Tra le raccomandazioni, quella di coinvolgere il maggiore teatro della città, cosa che ho tentato da subito, chiedendo al direttore di “parlare d’arte” e altre formule sempre disattese, mai avuto ascolto. Per farla breve, quello stesso direttore, alla prima riunione con collaboratori nuoresi in presenza, e i campidanesi via telefonata di gruppo, è stato capace di urlarmi non solo che con me era difficile collaborare in quanto ero arrivata con un progetto pronto (sic!), ma soprattutto perché non volevo sentirne di un’associazione a delinquere come la Siae che riesce a tassare di brutto perfino gli spettacoli di beneficenza. Non pago, il garbato direttore, con gli occhi fuori dalle orbite e la giugulare allo spasimo, mi ha urlato beffardo che se il Comune di Nuoro mi avesse finanziato il progetto, a me, ultima arrivata, un altro teatrante autoctono, mi sarebbe venuto a cercare con il lanciafiamme per bruciarmi i peli del c***.
Ora, a casa mia questa è una minaccia per giunta doppiamente vigliacca: in primis perché chiama in causa una persona che non è presente (il teatrante autoctono), l’altra perché è stata fatta a una donna “soldo di cacio”, dopo che il collegamento via telefono con i campidanesi amici si era chiuso.
Fatto sta che quella prima riunione è stata anche l’ultima.
Ho cercato di capire se denunciare era possibile, ma sia polizia che carabinieri mi hanno solo prospettato rogne qualora lo avessi fatto.
Anche il Comune di Nuoro, dopo quella prima riunione e una mia mail al sindaco per riferire, alla quale m’è stato risposto di rivolgermi al centro antiviolenza, si è tirato indietro scaricandomi; il che mi fa pensare che sì, quanto alla “cultura” in città vige il mono o duopolio.
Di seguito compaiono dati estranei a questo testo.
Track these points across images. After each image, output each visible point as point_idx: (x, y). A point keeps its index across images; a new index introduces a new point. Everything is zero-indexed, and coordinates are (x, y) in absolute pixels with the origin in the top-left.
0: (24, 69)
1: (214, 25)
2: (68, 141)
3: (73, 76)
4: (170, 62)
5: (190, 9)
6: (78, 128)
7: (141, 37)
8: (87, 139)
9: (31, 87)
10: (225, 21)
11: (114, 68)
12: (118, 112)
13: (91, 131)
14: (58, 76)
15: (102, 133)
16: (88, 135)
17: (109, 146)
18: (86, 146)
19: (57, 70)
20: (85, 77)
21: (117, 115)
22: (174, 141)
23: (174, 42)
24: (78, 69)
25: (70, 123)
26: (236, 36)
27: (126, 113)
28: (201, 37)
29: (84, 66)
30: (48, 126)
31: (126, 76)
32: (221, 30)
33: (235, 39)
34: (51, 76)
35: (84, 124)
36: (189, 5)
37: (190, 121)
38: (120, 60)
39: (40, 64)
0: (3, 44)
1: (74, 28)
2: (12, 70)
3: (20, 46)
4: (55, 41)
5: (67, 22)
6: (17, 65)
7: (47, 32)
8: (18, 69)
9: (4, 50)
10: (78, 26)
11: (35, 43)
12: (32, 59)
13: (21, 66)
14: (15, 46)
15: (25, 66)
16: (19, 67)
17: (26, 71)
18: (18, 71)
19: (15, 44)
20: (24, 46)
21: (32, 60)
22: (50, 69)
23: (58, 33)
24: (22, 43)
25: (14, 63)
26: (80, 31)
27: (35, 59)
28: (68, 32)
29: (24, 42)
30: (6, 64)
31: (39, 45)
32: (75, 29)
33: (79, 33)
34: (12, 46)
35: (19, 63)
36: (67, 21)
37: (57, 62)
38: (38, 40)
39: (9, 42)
Mi fa pensare che qui come altrove – forse ovunque nell’Italietta -, non si finanziano le idee e i progetti, ma ahinoi, le persone (quasi sempre foriere di consenso elettorale).
Eppure, la cultura, non quella dei lanciafiamme o, peggio, dei peli del mio deretano, dovrebbe, all’unisono con le bellezze naturali dell’isola, offrire un’alternativa alle speculazioni del cemento, meglio, fare da volano all’economia di tutta la Penisola, o no?
Ecco, questa storia sta a dire che a Nuoro se non si gode dello ius sanguinis, se si è di altri lidi, non si ha diritto a libertà di espressione senza limiti di frontiera come recita l’articolo 11 della Costituzione.
E pensare che avevo (e ho) in testa un progetto, Adiosu, per oltrepassare i confini geografici. Comunque, sono caparbia, che i teatranti autoctoni, un po’ miserabili e i mediocri burocrati che da decenni incarcerano il teatro, lo sappiano.